Throughput is only half the picture. When DX looked at quality alongside output, the results were volatile in both directions: some organizations saw meaningful quality improvements as AI usage increased, while others saw it degrade significantly.

The clearest signal is Change Failure Rate. The industry benchmark sits at 4%. Some companies in DX’s data have seen their defect rate increase by almost 2 percentage points since adopting AI tools—meaning they are now shipping 50% more defects than before.

The likely causes are code hygiene practices, the presence or absence of formal AI training, and the complexity of the codebase. But the underlying mechanism is consistent: AI accelerates code production faster than teams can absorb the review and validation burden that comes with it.

Same-engineer analysis: the gold standard for measuring AI impact

The most rigorous approach to measuring AI ROI is tracking performance over time within the same engineers, rather than comparing across teams or roles. Measuring engineers’ productivity against their own pre-AI baseline eliminates confounding variables like tenure, seasonality, and team composition.

Using this methodology, one major financial services company found that engineers using AI tools showed a 30% increase in pull request throughput year-over-year, compared to just 5% among non-adopters. This same-engineer approach is the clearest way to isolate how AI tools directly affect developer productivity.

How to measure AI performance: a six-month implementation roadmap

Months 1–2: Set your baseline

Start by understanding where your teams are today:

Use this data to identify the teams and workflows that stand to benefit most from AI tool adoption.

Months 3–4: Roll out and start tracking

Begin introducing AI tools in a controlled, measurable way:

  • Launch with a few pilot teams or opt-in users
  • Track weekly adoption at the team and individual levels
  • Run short pulse surveys to capture time savings and early feedback
  • Share adoption progress in company-wide meetings to build momentum

Months 5–6: Connect usage to outcomes

Link tool usage to real productivity outcomes:

  • Compare AI usage data against your baseline metrics
  • Group users into cohorts: heavy, frequent, occasional, and non-users, then compare results
  • Identify where AI is driving the most value and document what high-performing users are doing
  • Use these insights to improve onboarding and training programs

Ongoing: Optimize and expand

  • Share monthly usage and impact reports with engineering leadership
  • Run quarterly deep dives that combine metrics with engineer interviews
  • Adapt your measurement strategy as new tools emerge and usage patterns mature

Where AI drives the most measurable value for engineering teams

Research consistently shows that coding represents only a small part of a developer’s typical day. Even cutting that time in half wouldn’t move the overall needle significantly. This is why leading engineering organizations measure AI impact across the full SDLC, not just at the code generation step.

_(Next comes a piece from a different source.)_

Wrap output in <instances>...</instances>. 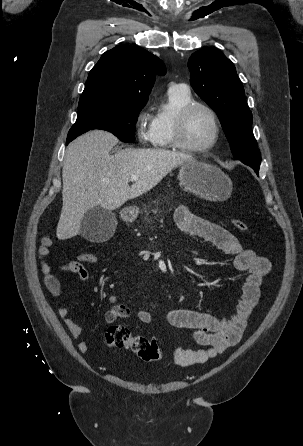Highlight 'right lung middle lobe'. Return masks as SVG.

Developers report that the highest-value use cases are often the least discussed:

  • Stack trace analysis and debugging: AI interprets complex error messages and suggests solutions faster than any other workflow. Developers consistently rank this above code generation in developer-reported time savings.
  • Developer onboarding: Time to 10th PR has dropped from 86 days in Q1 2024 to 33 days in Q4 2025, correlating directly with rising AI adoption. New hires who start with AI tools ramp faster and stay ahead of peers who don’t.
  • Code refactoring and cleanup: AI suggestions for improving code quality and maintainability reduce the burden of technical debt review.
  • Test generation and documentation: AI reduces time spent on repetitive but necessary tasks that often get deprioritized.
  • Learning new frameworks or languages: AI assistance accelerates cross-training and upskilling without requiring dedicated learning time.

It’s also worth naming what AI does not yet solve. Meeting-heavy days and interruption frequency remain the biggest drags on developer productivity, both larger than AI time savings in annualized developer time analyses. AI is a local optimizer. Fixing the human and systemic processes surrounding the code requires a different set of interventions.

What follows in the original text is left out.